### [GIVEN DATA]
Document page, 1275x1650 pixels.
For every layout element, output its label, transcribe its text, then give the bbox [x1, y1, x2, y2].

* * *

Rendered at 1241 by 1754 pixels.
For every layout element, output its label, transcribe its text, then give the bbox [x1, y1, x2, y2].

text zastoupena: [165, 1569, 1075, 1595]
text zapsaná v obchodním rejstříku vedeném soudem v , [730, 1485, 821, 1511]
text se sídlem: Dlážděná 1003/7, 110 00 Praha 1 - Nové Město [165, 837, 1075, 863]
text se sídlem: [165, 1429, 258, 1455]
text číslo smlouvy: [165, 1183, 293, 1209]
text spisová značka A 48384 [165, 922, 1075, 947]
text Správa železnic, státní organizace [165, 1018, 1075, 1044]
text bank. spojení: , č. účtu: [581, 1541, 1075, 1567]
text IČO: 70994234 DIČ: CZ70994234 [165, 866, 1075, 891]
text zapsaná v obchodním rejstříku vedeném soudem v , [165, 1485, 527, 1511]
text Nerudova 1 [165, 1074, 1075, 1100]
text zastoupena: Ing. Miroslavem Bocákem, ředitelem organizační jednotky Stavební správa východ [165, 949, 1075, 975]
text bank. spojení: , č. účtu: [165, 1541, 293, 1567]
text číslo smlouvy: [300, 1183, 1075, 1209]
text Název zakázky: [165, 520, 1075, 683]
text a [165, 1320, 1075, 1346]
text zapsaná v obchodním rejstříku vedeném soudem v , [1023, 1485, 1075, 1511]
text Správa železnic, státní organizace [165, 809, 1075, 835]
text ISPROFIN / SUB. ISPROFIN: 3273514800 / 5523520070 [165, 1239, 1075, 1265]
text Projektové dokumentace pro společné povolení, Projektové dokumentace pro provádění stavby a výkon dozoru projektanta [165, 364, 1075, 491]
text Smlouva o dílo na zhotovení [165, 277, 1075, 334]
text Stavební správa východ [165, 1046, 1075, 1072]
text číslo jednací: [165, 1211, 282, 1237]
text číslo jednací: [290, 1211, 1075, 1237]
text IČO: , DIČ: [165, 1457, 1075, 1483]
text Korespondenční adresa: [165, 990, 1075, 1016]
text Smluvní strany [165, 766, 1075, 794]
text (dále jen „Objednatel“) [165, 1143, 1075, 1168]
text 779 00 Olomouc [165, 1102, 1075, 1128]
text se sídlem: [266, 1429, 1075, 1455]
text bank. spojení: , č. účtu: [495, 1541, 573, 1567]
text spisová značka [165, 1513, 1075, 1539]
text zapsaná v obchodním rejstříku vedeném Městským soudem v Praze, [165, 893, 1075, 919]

### [PROBLEM DETAILS]
Check each line above for the word "pixels" and copy every line that has it.

### [RESULT OF THE EXERCISE]
Document page, 1275x1650 pixels.
Rendered at 1241 by 1754 pixels.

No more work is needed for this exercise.